### Instrução escrita 1
Responda a cada pergunta com base no excerto sobre o livro de Pedro Martins:
(a) Segundo o texto, por conta de quê é o paganismo visto, nesta obra, como uma ocultação do judaísmo?
(b) Que livro de António Cândido Franco é citado como marco histórico?
(c) No segundo capítulo, a que é associado o pranto do herói do segundo canto de Maránus?
### Instrução escrita 2
Dê seguimento ao excerto sobre o livro de Pedro Martins, começando logo após a sua última frase.

### Excerto
<<<<
Neste livro de Pedro Martins parte-se do Maránus para o entendimento da Saudade num contexto hebraico «que como veio oculto perpassa na cultura portuguesa». O paganismo é visto, nesta obra, como uma ocultação do judaísmo por conta do terror antigo da Inquisição. Poderemos aceitar como tese, que: «Marános pode estar por marrano, mediante a prévia demonstração que o subconsciente hebraico emerge e define o termo antitético do cristianismo na estrutura contrapolar da religião saudosista».
A tese não o envolve num foco particular, mas amplia-lhe o olhar, aberto e multifacetado, que encontra a verdade nas diferentes leituras, a dar razão ao que afirma Miguel Real:
«Quando pressupúnhamos já tudo saber sobre o sentimento-conceito de saudade, eis que o livro de Pedro Martins rompe as certezas consolidadas, lança dúvidas sobre a correcção de algumas teses, não as criticando, e abre portas ao conhecimento através de uma nova interpretação exploradora das anteriores intuições conceptuais de António Telmo. Não sabemos o que mais admirar, se a excelência da nova proposta se a elegância polida de não criticar as restantes.»
Pelo contrário, exalta o que é de exaltar e os lugares onde aprendeu o que agora suporta o próprio caminho, como quando se refere ao estudo perspicaz e pioneiro de António Cândido Franco:
«E é por isso que, a meu ver, Eleonor na Serra de Pascoaes, sobre ser um livro precursor na hermenêutica pascoalina, é um marco histórico, pois que lhe força as portas do subconsciente hebraico.»
Neste tom que Miguel Real tão bem define, vai serenamente, capítulo a capítulo, com didáctica solidez, como aliás em livros anteriores, demonstrando o quanto de judaico existe nesta obra, como é o caso do segundo capítulo, onde se dedica a associar o pranto do herói, no segundo canto de Maránus, ao pranto judaico tal como é conhecido: «a individualidade solitária; o jejum; a desolação» e «o pranto propriamente dito». Bem como a presença de outros aspectos que virão a revelar-se sugestivos, como o «cismar», a convergência com a Kabbalah na capacidade criadora do homem, mais próxima de uma teurgia, a vertente teosófico-teúrgica, ou «marca teúrgica de Pascoaes», mas muito em especial o carácter iniciático do poema, como muitíssimo bem explana no segundo parágrafo da página 41, mas onde não podemos, por uma questão de espaço e bom-senso, deter-nos. Apenas assinalar que o aspecto teúrgico aparece reforçado pelo facto de os cabalistas hebreus prestarem culto a Elohim, a inteligência da criação, ideia reiterada em Maránus, convergência com a Kabbalah na capacidade do homem para criar.
>>>>
### Material apresentado
<<<<
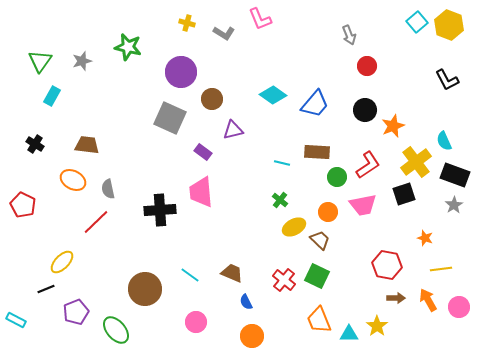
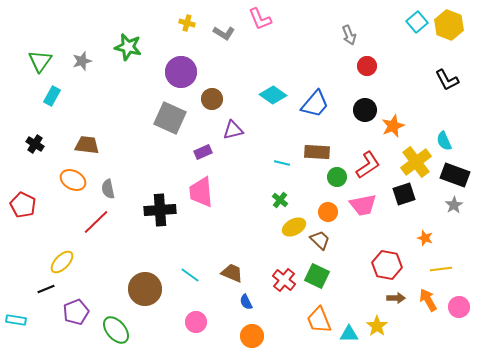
purple rectangle at (203, 152): rotated 60 degrees counterclockwise
cyan rectangle at (16, 320): rotated 18 degrees counterclockwise
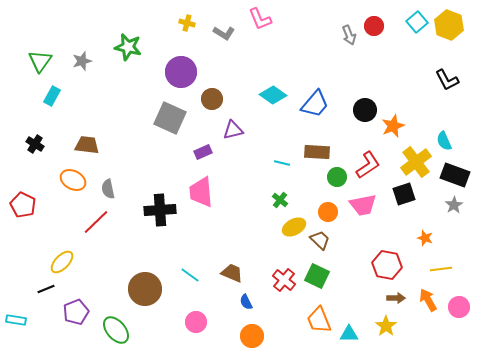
red circle at (367, 66): moved 7 px right, 40 px up
yellow star at (377, 326): moved 9 px right
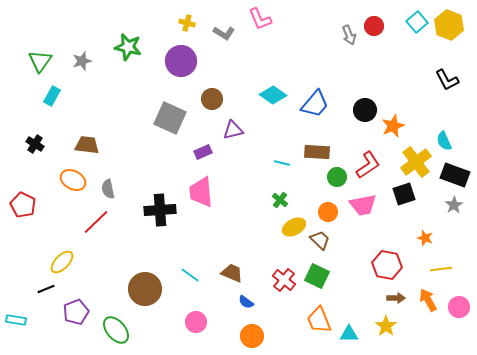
purple circle at (181, 72): moved 11 px up
blue semicircle at (246, 302): rotated 28 degrees counterclockwise
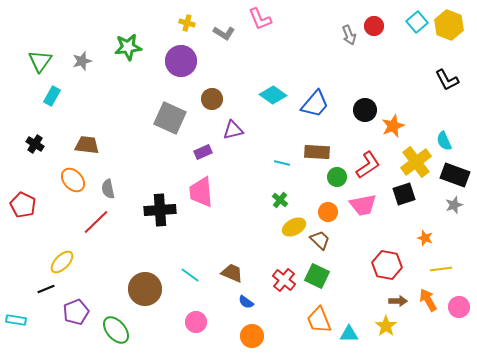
green star at (128, 47): rotated 20 degrees counterclockwise
orange ellipse at (73, 180): rotated 20 degrees clockwise
gray star at (454, 205): rotated 12 degrees clockwise
brown arrow at (396, 298): moved 2 px right, 3 px down
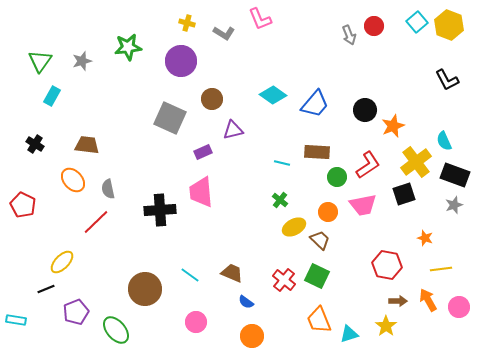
cyan triangle at (349, 334): rotated 18 degrees counterclockwise
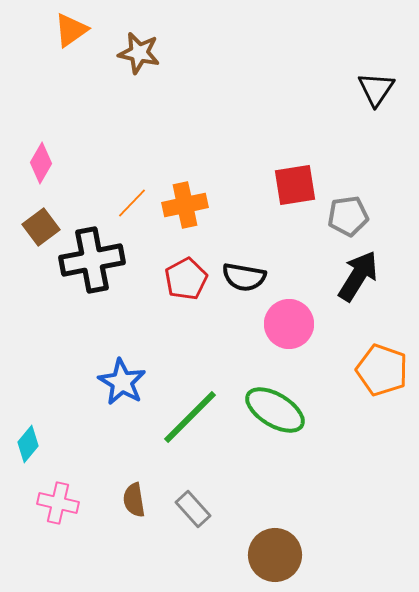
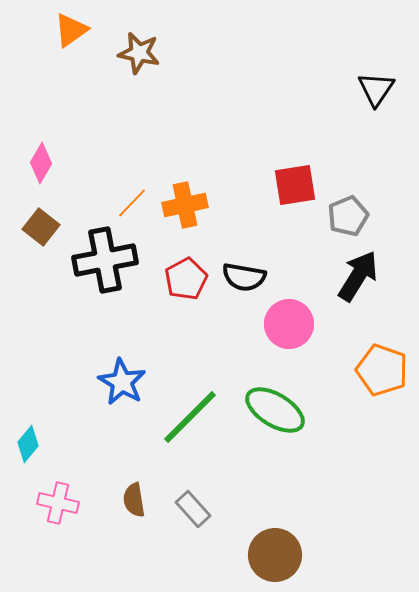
gray pentagon: rotated 15 degrees counterclockwise
brown square: rotated 15 degrees counterclockwise
black cross: moved 13 px right
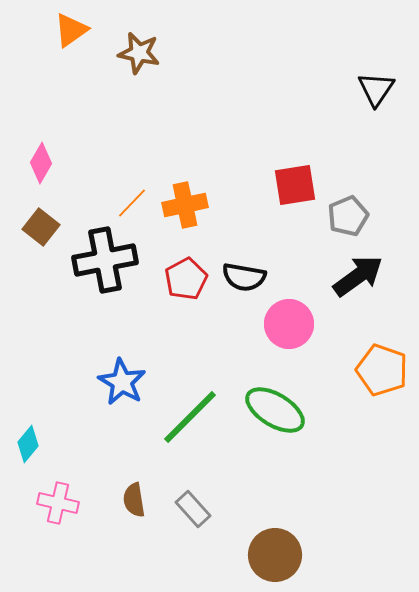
black arrow: rotated 22 degrees clockwise
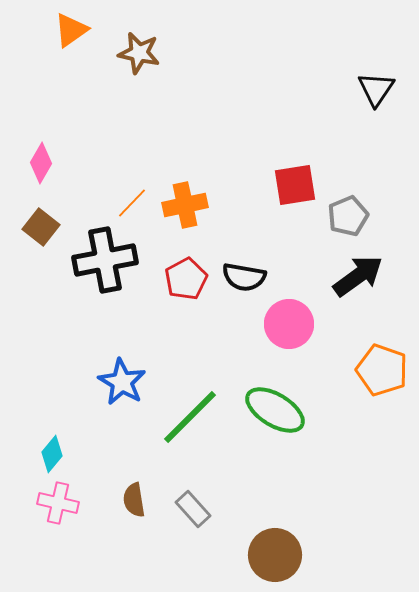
cyan diamond: moved 24 px right, 10 px down
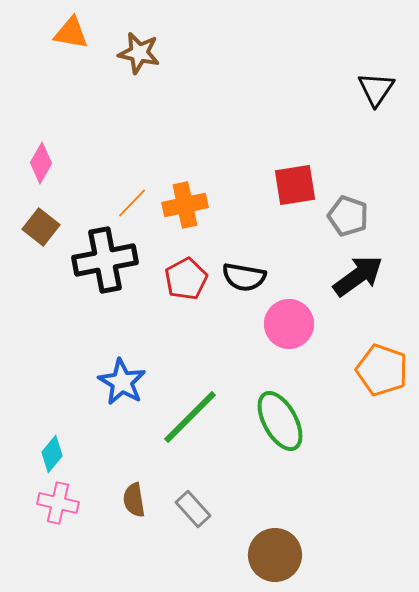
orange triangle: moved 3 px down; rotated 45 degrees clockwise
gray pentagon: rotated 30 degrees counterclockwise
green ellipse: moved 5 px right, 11 px down; rotated 30 degrees clockwise
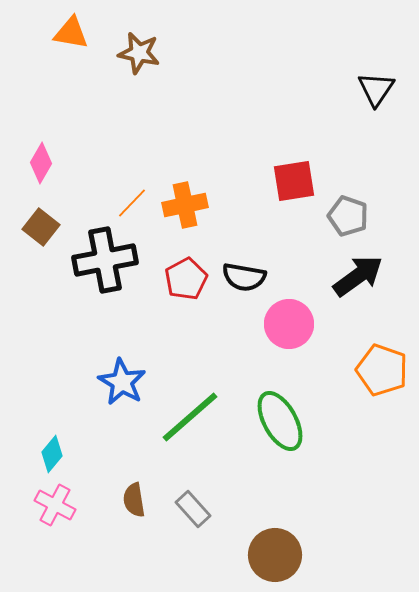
red square: moved 1 px left, 4 px up
green line: rotated 4 degrees clockwise
pink cross: moved 3 px left, 2 px down; rotated 15 degrees clockwise
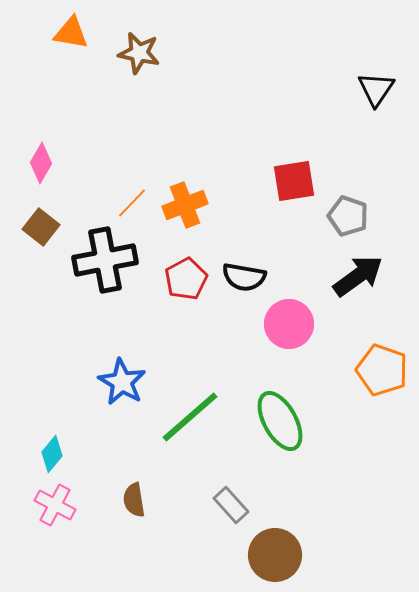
orange cross: rotated 9 degrees counterclockwise
gray rectangle: moved 38 px right, 4 px up
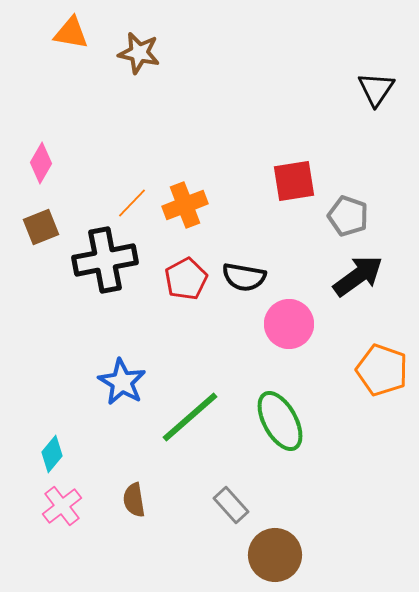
brown square: rotated 30 degrees clockwise
pink cross: moved 7 px right, 1 px down; rotated 24 degrees clockwise
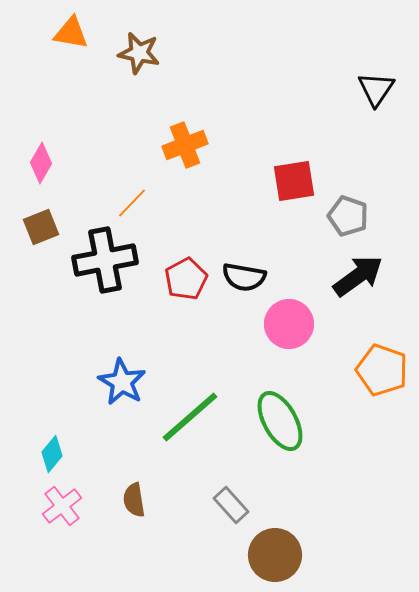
orange cross: moved 60 px up
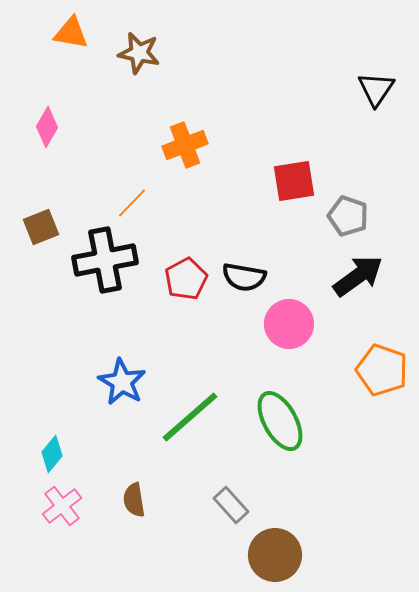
pink diamond: moved 6 px right, 36 px up
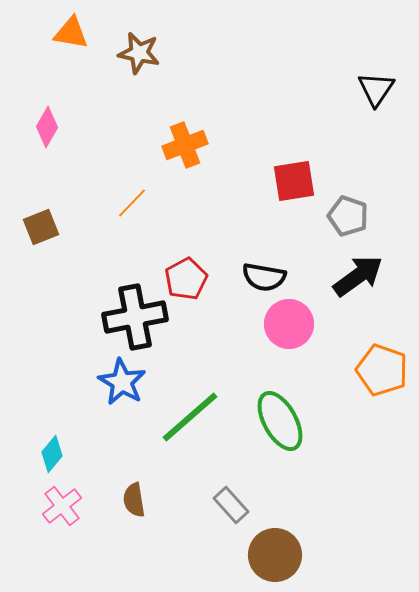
black cross: moved 30 px right, 57 px down
black semicircle: moved 20 px right
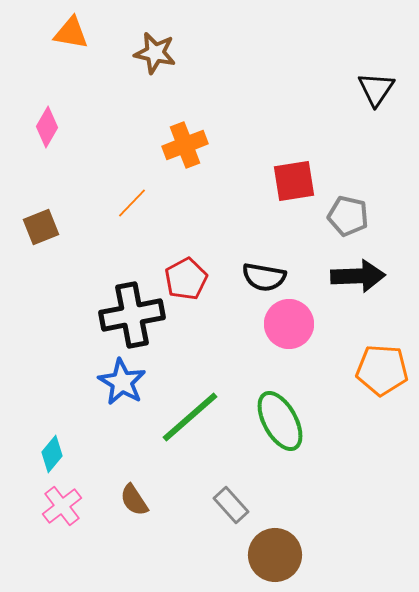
brown star: moved 16 px right
gray pentagon: rotated 6 degrees counterclockwise
black arrow: rotated 34 degrees clockwise
black cross: moved 3 px left, 2 px up
orange pentagon: rotated 15 degrees counterclockwise
brown semicircle: rotated 24 degrees counterclockwise
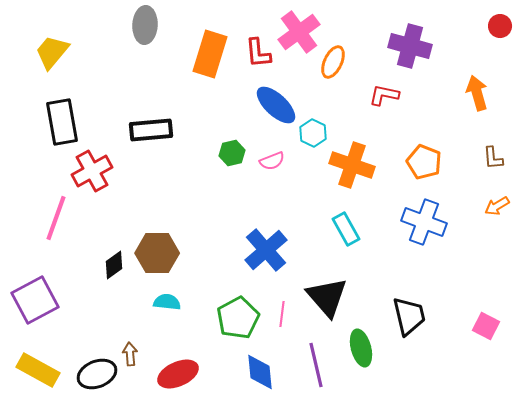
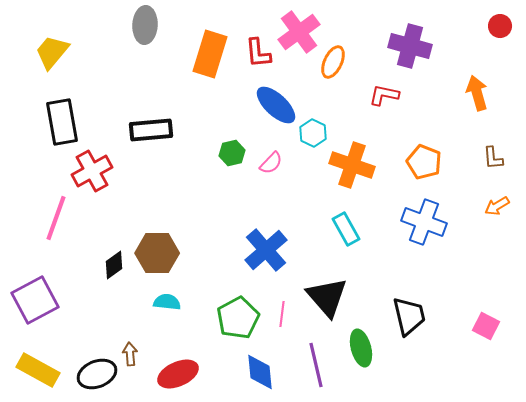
pink semicircle at (272, 161): moved 1 px left, 2 px down; rotated 25 degrees counterclockwise
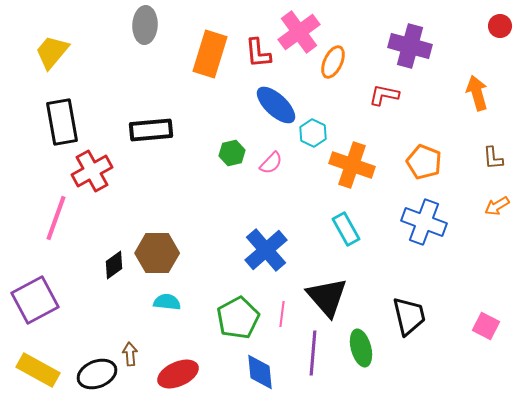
purple line at (316, 365): moved 3 px left, 12 px up; rotated 18 degrees clockwise
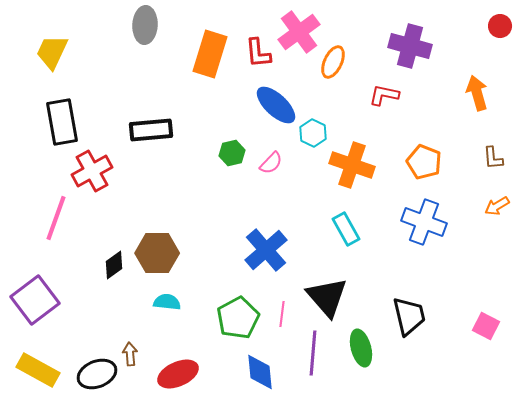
yellow trapezoid at (52, 52): rotated 15 degrees counterclockwise
purple square at (35, 300): rotated 9 degrees counterclockwise
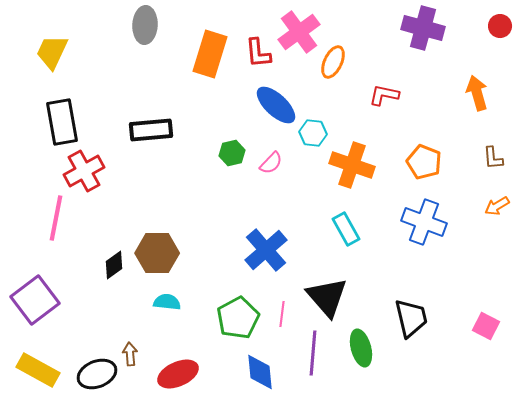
purple cross at (410, 46): moved 13 px right, 18 px up
cyan hexagon at (313, 133): rotated 20 degrees counterclockwise
red cross at (92, 171): moved 8 px left
pink line at (56, 218): rotated 9 degrees counterclockwise
black trapezoid at (409, 316): moved 2 px right, 2 px down
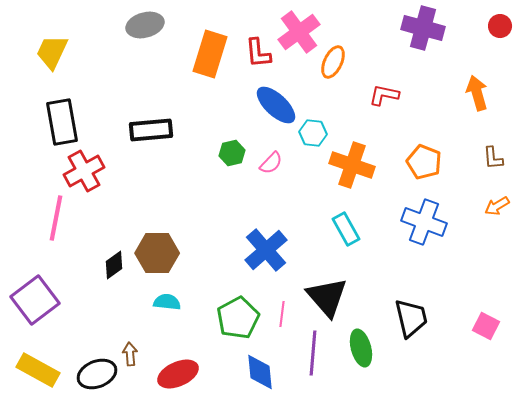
gray ellipse at (145, 25): rotated 72 degrees clockwise
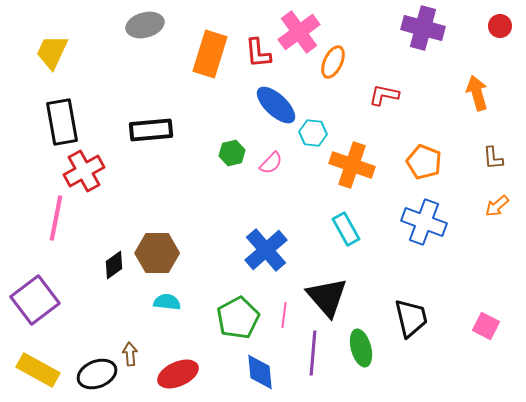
orange arrow at (497, 206): rotated 10 degrees counterclockwise
pink line at (282, 314): moved 2 px right, 1 px down
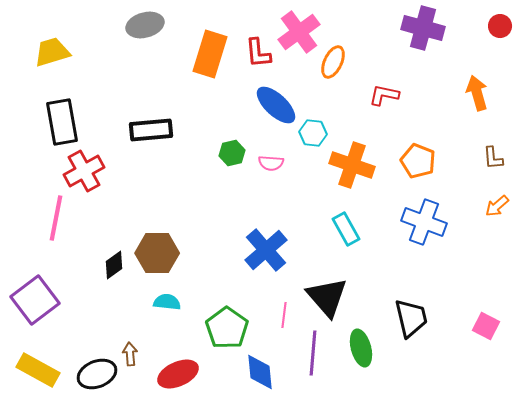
yellow trapezoid at (52, 52): rotated 48 degrees clockwise
orange pentagon at (424, 162): moved 6 px left, 1 px up
pink semicircle at (271, 163): rotated 50 degrees clockwise
green pentagon at (238, 318): moved 11 px left, 10 px down; rotated 9 degrees counterclockwise
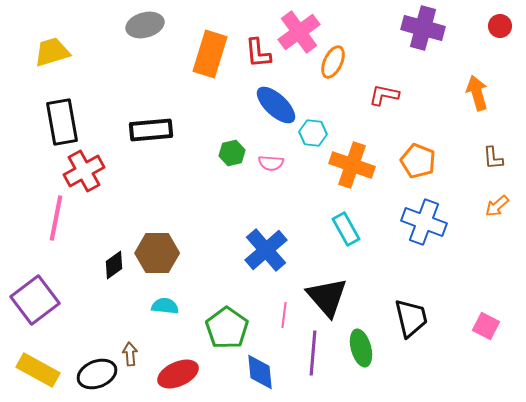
cyan semicircle at (167, 302): moved 2 px left, 4 px down
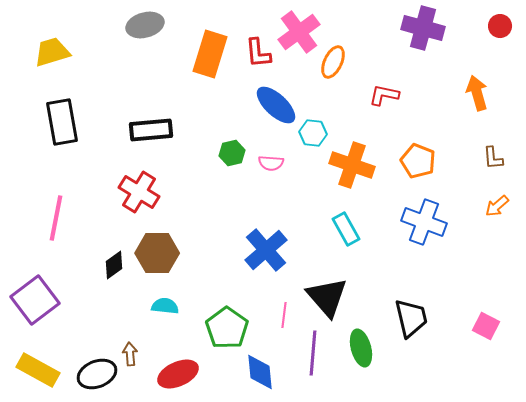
red cross at (84, 171): moved 55 px right, 21 px down; rotated 30 degrees counterclockwise
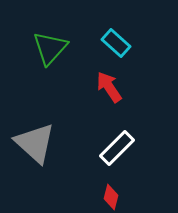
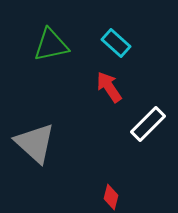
green triangle: moved 1 px right, 3 px up; rotated 36 degrees clockwise
white rectangle: moved 31 px right, 24 px up
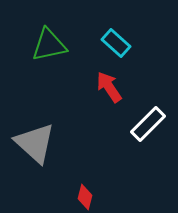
green triangle: moved 2 px left
red diamond: moved 26 px left
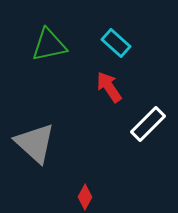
red diamond: rotated 15 degrees clockwise
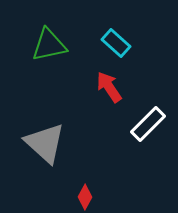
gray triangle: moved 10 px right
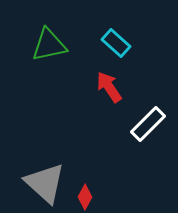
gray triangle: moved 40 px down
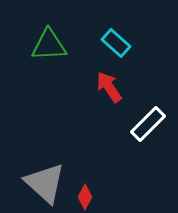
green triangle: rotated 9 degrees clockwise
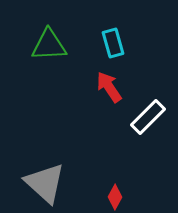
cyan rectangle: moved 3 px left; rotated 32 degrees clockwise
white rectangle: moved 7 px up
red diamond: moved 30 px right
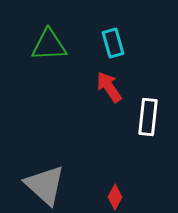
white rectangle: rotated 39 degrees counterclockwise
gray triangle: moved 2 px down
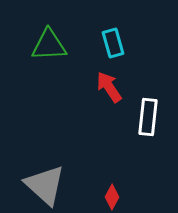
red diamond: moved 3 px left
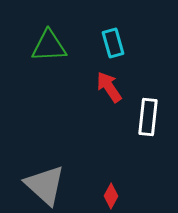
green triangle: moved 1 px down
red diamond: moved 1 px left, 1 px up
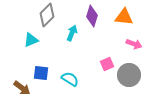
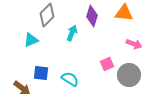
orange triangle: moved 4 px up
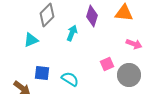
blue square: moved 1 px right
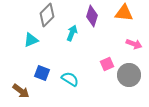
blue square: rotated 14 degrees clockwise
brown arrow: moved 1 px left, 3 px down
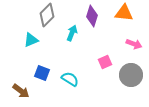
pink square: moved 2 px left, 2 px up
gray circle: moved 2 px right
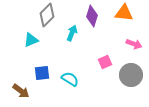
blue square: rotated 28 degrees counterclockwise
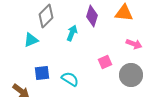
gray diamond: moved 1 px left, 1 px down
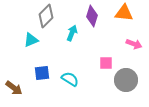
pink square: moved 1 px right, 1 px down; rotated 24 degrees clockwise
gray circle: moved 5 px left, 5 px down
brown arrow: moved 7 px left, 3 px up
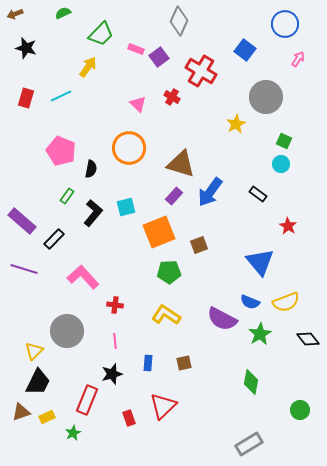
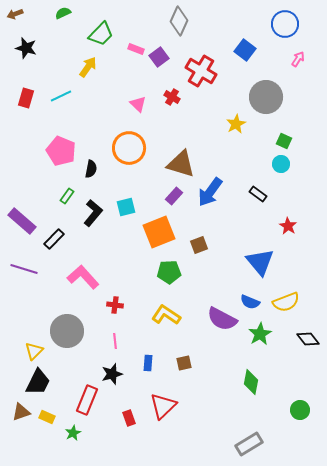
yellow rectangle at (47, 417): rotated 49 degrees clockwise
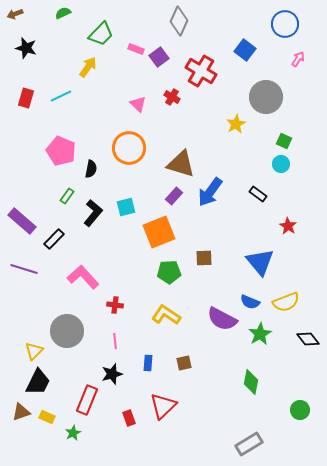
brown square at (199, 245): moved 5 px right, 13 px down; rotated 18 degrees clockwise
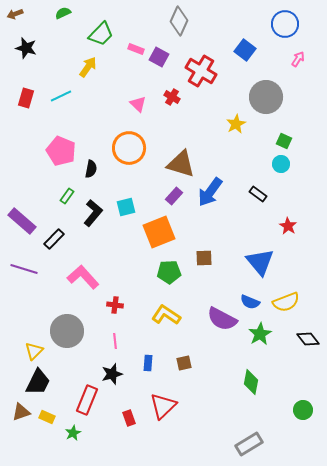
purple square at (159, 57): rotated 24 degrees counterclockwise
green circle at (300, 410): moved 3 px right
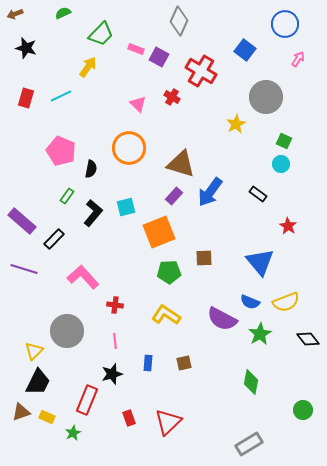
red triangle at (163, 406): moved 5 px right, 16 px down
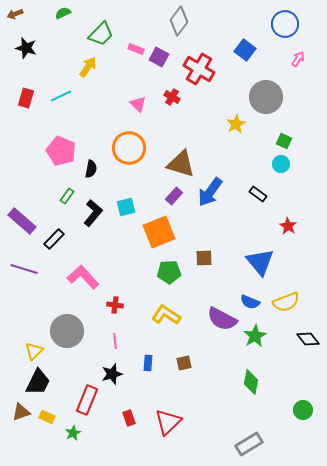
gray diamond at (179, 21): rotated 12 degrees clockwise
red cross at (201, 71): moved 2 px left, 2 px up
green star at (260, 334): moved 5 px left, 2 px down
>>>>
### Resultado 1
(a) Por conta do terror antigo da Inquisição.
(b) Eleonor na Serra de Pascoaes.
(c) Ao pranto judaico, tal como é conhecido.

### Resultado 2
E novamente, recorrentemente, como vai acontecendo, retomando os que antes de si se debruçaram sobre este texto, vai, de forma elegante, como assinala Miguel Real, tentar compensar o que falta na interpretação de Sinde e a sua vertente gnósica, ou «verticalizante», buscando ele outro plano: o do destino messiânico de Portugal.
Assim como não nega a presença do cristianismo, mas busca o que ele oculta. Com a ajuda do iluminante foco de Benzimra. Trabalho quase policial, o questionamento das marcas cripto-judaicas. Como é o caso da visão do corpo, olhado e considerado como santo («algo de eminentemente santificável»), aspecto relacionado com «o apego do homem hebraico a esta vida» ou «esse sentimento tão puramente judaico da joie-de-vivre». O marrano em todo o seu esplendor em Maránus, para quem quiser ver, embora aqui apareça, também, na sua versão tão marrana do homem dividido entre duas culturas, duas religiões. Tudo isso o poema contém, como tão bem demonstra.
E isto não é alheio à Teoria Nova da Saudade, que define toda a obra de Pascoaes. Concretamente, nesse palco que é Maránus, palco alegórico representativo da humanidade, a cujo ouvido, segundo o paracletismo angelógico de Pascoaes, sopra o Espírito Santo através dos anjos.
Sendo a Saudade uma alegoria da alma nacional, casada com Maránus, é a parte seis que vai debruçar-se sobre o diálogo com D. Quixote, no capítulo XI do poema.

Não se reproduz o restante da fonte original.